Mirenaspiraaltjes
Hormonen uit een spiraaltje dat door vele vrouwen als anticonceptiemiddel wordt gebruikt, verhogen de stressrespons en zorgen voor activatie van de HPA-as (hypothalamic-pituitary-adrenal axis). Onderzoek van het Erasmus Universitair MC in Rotterdam toont aan dat de hormonen niet alleen lokaal effect hebben, maar als ongewenste bijwerking ook de werking van het hele lichaam beïnvloeden. De resultaten zijn gepubliceerd in het wetenschappelijke tijdschrift Psychoneuroendocrinology.
In Nederland is het hormoonspiraaltje dat in de baarmoeder wordt geplaatst een veelgebruikt anticonceptiemiddel: circa 12 % van de vrouwen tussen 18 en 45 jaar. Het gebruik groeit jaarlijks vanwege voordelen als bescherming tegen zwangerschap gedurende vijf jaar en het niet meer ongesteld worden. De populariteit wordt versterkt door de opvatting dat het hormoon alleen lokaal, in de baarmoeder, wordt afgegeven en daarmee alleen daar effect heeft.
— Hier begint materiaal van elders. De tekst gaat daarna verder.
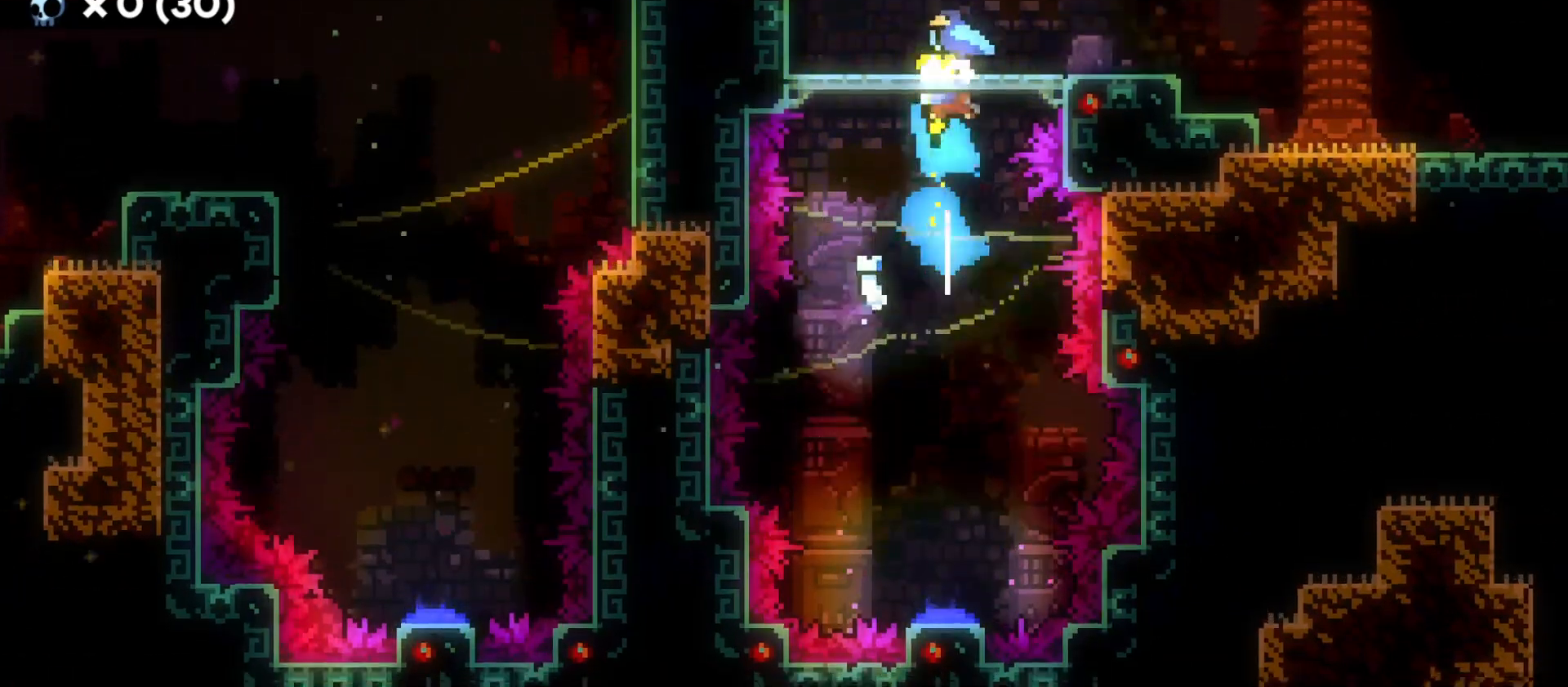
{"keys": ["d", "dash", "s"], "events": [[16, "w", "up"], [250, "s", "down"], [300, "d", "down"], [366, "dash", "down"]]}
Verondersteld wordt dat de hoeveelheid hormonen die zich verder door het lichaam verspreid, verwaarloosbaar klein is in vergelijking met de anticonceptiepil. Maar deze aanname blijkt nu toch niet te kloppen.
Vrouwen met een hormoonspiraaltje hadden tijdens stresstesten hogere cortisolwaarden en een tien slagen per minuut hogere hartslag, maar ook hogere niveaus van haarcortisol in het algemeen vergeleken met vrouwen met andere vormen van anticonceptie zoals de pil of vrouwen zonder hormonale anticonceptie. Langdurige chronische stress kan leiden tot psychische aandoeningen zoals depressie en concentratieproblemen. Daarom moeten de huidige richtlijnen voor het hormoonspiraaltje dringend worden herzien.